Almeno 102 persone sono state giustiziate in Arabia Saudita durante i primi sei mesi di quest'anno secondo Amnesty International. Tale cifra supera di gran lunga le 90 esecuzioni che hanno avuto luogo nel corso dell'anno passato nel Paese. Da agosto 2014 a giugno 2015 sono state eseguite 175 condanne a morte, equivalente a una ogni due giorni, la maggior parte per decapitazione. In un rapporto pubblicato, l'organizzazione denuncia anche i processi iniqui che portano a imporre tali sentenze per mancanza di un giusto processo.

“Il sistema di giustizia difettoso in Arabia Saudita facilita grandi esecuzioni extragiudiziali.

In molti casi, agli imputati viene negato l'accesso agli avvocati e alcuni sono condannati basandosi su confessioni ottenute con la tortura o con altri maltrattamenti in una totale palese ingiustizia", ha detto Boumedouha, direttore del programma regionale Medio Oriente e Nord Africa per Amnesty International.

Amnesty rivela che, il più grande esportatore di petrolio al mondo ha giustiziato almeno 2.208 persone negli ultimi tre decenni. Quasi la metà (48,5%) erano cittadini stranieri, per lo più lavoratori migranti provenienti da paesi asiatici, che costituiscono un terzo della popolazione. "A molti è stata negata adeguata assistenza nella traduzione durante il processo e sono stati costretti a firmare delle confessioni in documenti che non capivano", dice il rapporto.

Alcuni esperti dicono che il numero dei giustiziati è salito drammaticamente dopo l'arrivo al trono di Re Salman nel mese di gennaio.
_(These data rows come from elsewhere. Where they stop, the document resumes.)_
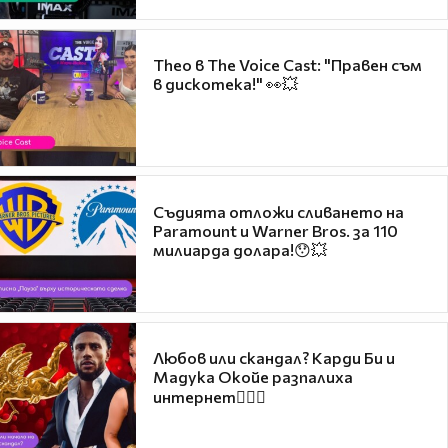
Theo в The Voice Cast: "Правен съм
в дискотека!" 👀💥
Съдията отложи сливането на
Paramount и Warner Bros. за 110
милиарда долара!😯💥
Любов или скандал? Карди Би и
Мадука Окойе разпалиха
интернет❤️‍🔥🔥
Il regno del deserto è uno dei tre paesi che ricorrono di più alla pena di morte, dopo la Cina e l'Iran, ma in forma particolarmente crudele: il più delle volte la decapitazione avviene con la spada nelle piazze.

Amnesty, che si batte per l'abolizione della pena di morte, rivela che un terzo di tutte le esecuzioni dal 1985 sono state imposte per reati che non possono essere considerati tra i "crimini più gravi secondo il diritto internazionale”. Quasi la metà dei casi per crimini che non hanno causato morti.

Spesso le famiglie dei condannati a morte scoprono la sorte dei loro cari solo dopo che sono stati “eseguiti”, a volte per le informazioni diffuse attraverso i media.

Tra i minori uccisi ci sono anche le persone con disabilità mentali, per i quali il diritto internazionale, di cui l'Arabia Saudita è firmataria, vieta tale punizione.

I funzionari sauditi respingono le critiche sull’uso della pena di morte sulla base del fatto che le sentenze sono eseguite in conformità della sharia (legge islamica) e nel rispetto dei più elevati standard, con la garanzia di un processo equo. Ma la realtà è che il paese non ha un codice penale e lascia la definizione dei reati e delle pene all'interpretazione dei giudici, condannando spesso unicamente sulla base di sospetti e confessioni. Il sistema non garantisce il consulente legale al detenuto.

"Dire che la pena di morte in Arabia Saudita si svolge in nome della giustizia e in conformità del diritto internazionale non può essere più lontano dalla verità.

Invece di difendere la storia atroce del paese, le autorità saudite dovrebbero urgentemente stabilire una moratoria ufficiale sulle esecuzioni e migliorare gli standard internazionali per un processo equo in tutti le cause criminali" suggerisce Boumedouha.